Politics

Pump cash into northern steel plants to cut pollution and create jobs – report


“Recasting” the North’s steel industry through greener tech could create 40,000 jobs and save 12,000 more while boosting plans for net-zero carbon emissions, a report reveals today.

The Institute for Public Policy Research North says Britain’s steel industry “is of national strategic importance”, with more than a third of jobs in northern regions like South Yorkshire, Teesside and the Humber.

The think-tank estimates that “decarbonising steel in the North will require significant annual investment to develop new technologies and encourage uptake”.

The study comes amid mounting uncertainty over the future of Liberty Steel, which employs 3,000 staff at 11 British plants, after the collapse of its main lender, Greensill Capital.



Thousands of jobs are under threat at Liberty Steel

Report author and senior research fellow Jonathan Webb said: “The steel industry underpins the economies and identities of so many towns and city regions across the North.

“If we are serious about powering-up our regions, then we need to be serious about harnessing the incredible potential of ‘Green Steel’, to build the low-carbon infrastructure we need to level up for ourselves, here in the North.

“Everyone must play their part, and if they do, we will realise a return on that investment that will more than deliver for all.”

Publishing its 40-page report, ‘Forging the future: a vision for northern steel’s net zero transformation’, today, the think-tank says costs of about £150million a year up to 2030 would need to be met by the industry and government, rising to £300m by 2035.

Investment would mean the sector, which employs 32,000 UK workers, could become net zero by 2036, the study believes.

The report says that with “the pursuit of the right technologies now and investment to create a competitive low-carbon steel industry, northern steel, as a foundational industry, can be central to the country’s prosperity in the decades to come”.



Daily Mirror Save Our Steel Campaign
The Mirror has been campaigning to Save Our Steel since 2015

The study adds: “This great transformation can offer something more hopeful; a cleaner, greener future for the steel industry.

“In turn, this will support prosperous towns and communities, providing the prospect of a good life for the people who live there.

“If we are serious about levelling up, we must begin to recast steel as an industry of the future.

“With a proper decarbonisation plan, the North’s steel industry can not only achieve net-zero emissions; it can also transform its competitiveness to become a world leader in the low-carbon steel market.”

Pressing the case for Whitehall cash, the report says that within the sector, “there remains a sense that central government could do more to support UK steel, both in terms of providing loans and other financial support to help the industry decarbonise, as well as by creating demand for UK steel domestically and by identifying new export opportunities”.

Welcoming the report, Community steelworkers’ union operations director Alasdair McDiarmid said the industry “is vital to Britain, and vital to the North”.



Community union operations director Alasdair McDiarmid

He added: “As the report shows, steel in North is a vital source of employment and with the right framework of support can support industrial communities for generations to come and play key role in decarbonising the UK.”

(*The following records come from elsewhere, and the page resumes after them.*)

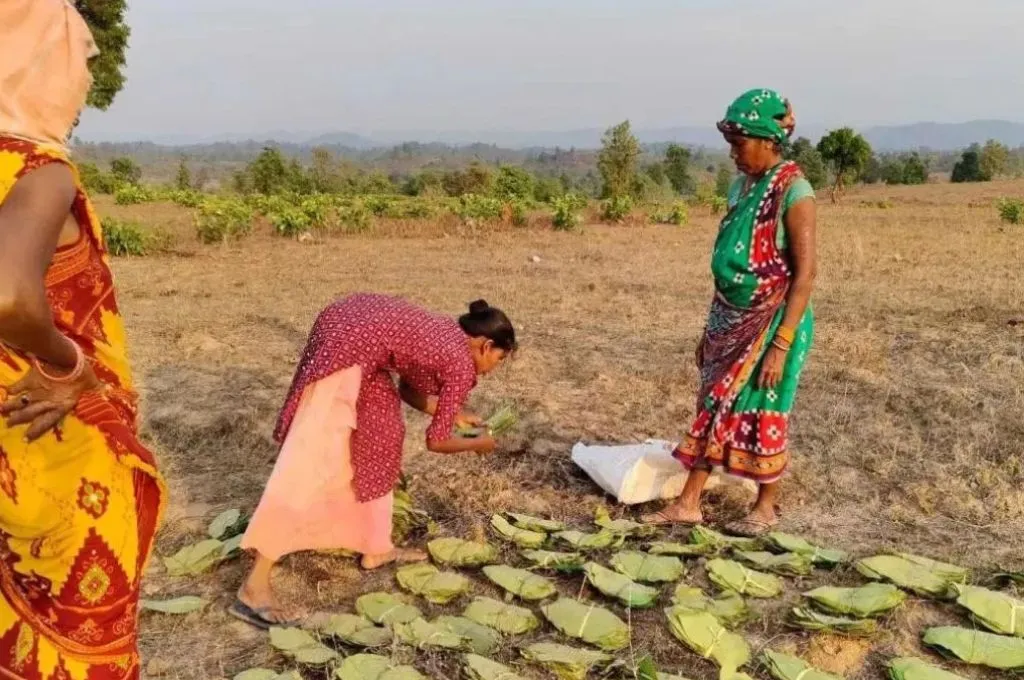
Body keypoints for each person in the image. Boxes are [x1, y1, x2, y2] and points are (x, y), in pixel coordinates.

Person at [0, 1, 166, 677]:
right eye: (80, 59)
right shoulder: (40, 170)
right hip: (56, 462)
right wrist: (70, 364)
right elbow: (8, 295)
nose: (85, 80)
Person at [233, 294, 516, 628]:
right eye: (499, 359)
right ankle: (254, 586)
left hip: (350, 327)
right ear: (486, 346)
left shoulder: (448, 334)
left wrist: (454, 414)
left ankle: (375, 545)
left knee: (383, 432)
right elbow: (435, 441)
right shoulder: (460, 364)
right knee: (309, 461)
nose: (492, 370)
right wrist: (480, 445)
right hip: (346, 345)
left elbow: (410, 393)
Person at [644, 89, 817, 537]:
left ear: (766, 140)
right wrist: (709, 329)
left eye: (740, 144)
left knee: (764, 407)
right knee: (713, 405)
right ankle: (689, 503)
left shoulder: (795, 190)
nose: (734, 154)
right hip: (727, 318)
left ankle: (765, 508)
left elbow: (806, 274)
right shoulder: (741, 186)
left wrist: (780, 345)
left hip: (774, 319)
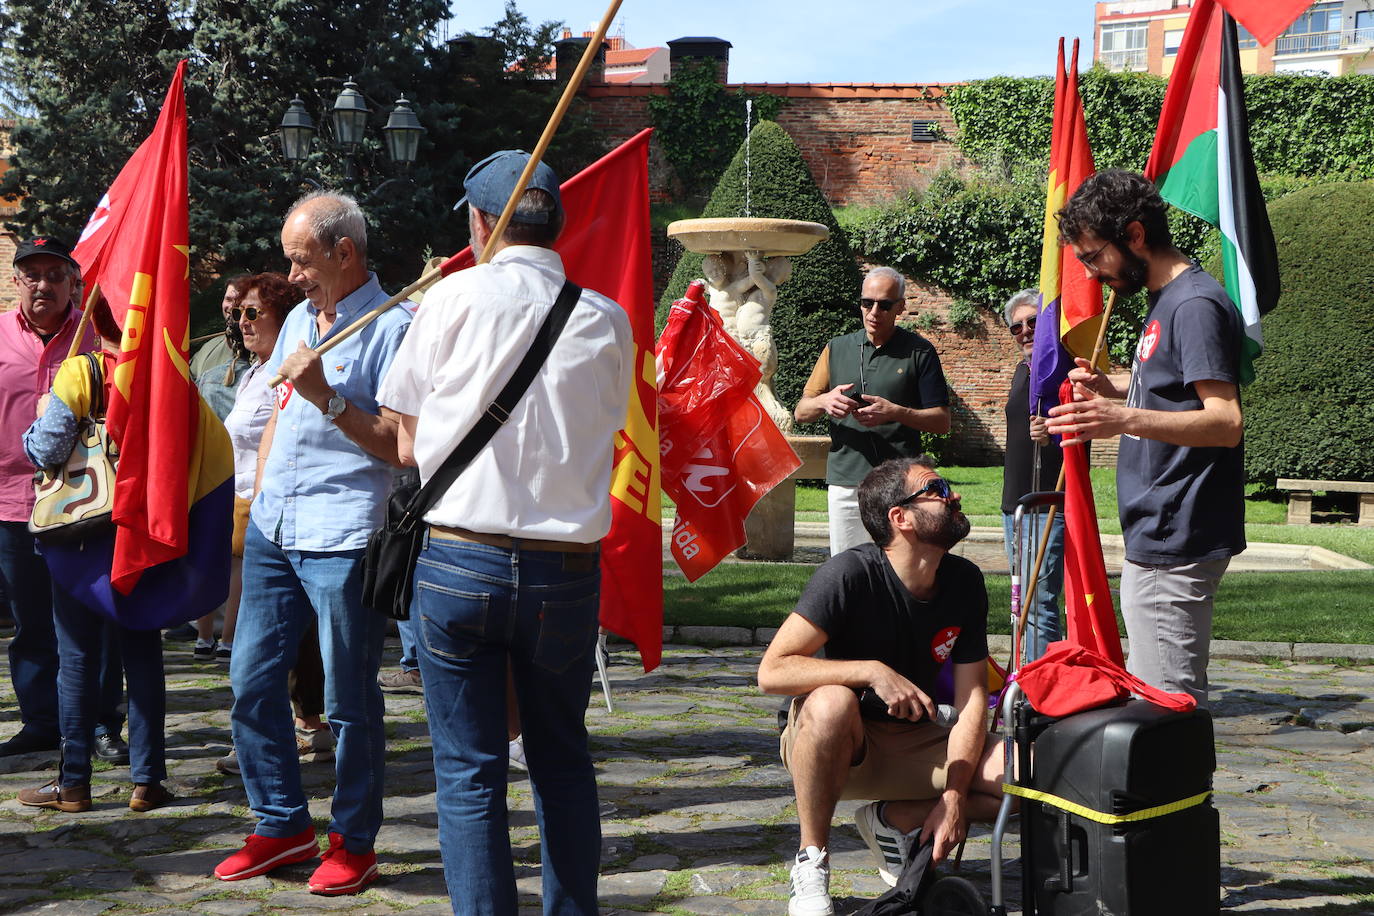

UK Steel director-general Gareth Stace said: “Home to nearly 50% of the UK’s steelmaking capacity, three out of four of the UK’s electric furnaces, and well situated to feed into the UK’s future carbon capture and storage network, the North is ideally suited to become a hub for low-carbon steel production in the future.



UK Steel director-general Gareth Stace

“However, to decarbonise the steelmaking sector requires action from Government to make the UK’s investment climate one which supports a thriving steel sector.”

The Mirror has been campaigning to Save Our Steel since 2015 when the industry was clobbered by plant closures and thousands of job losses.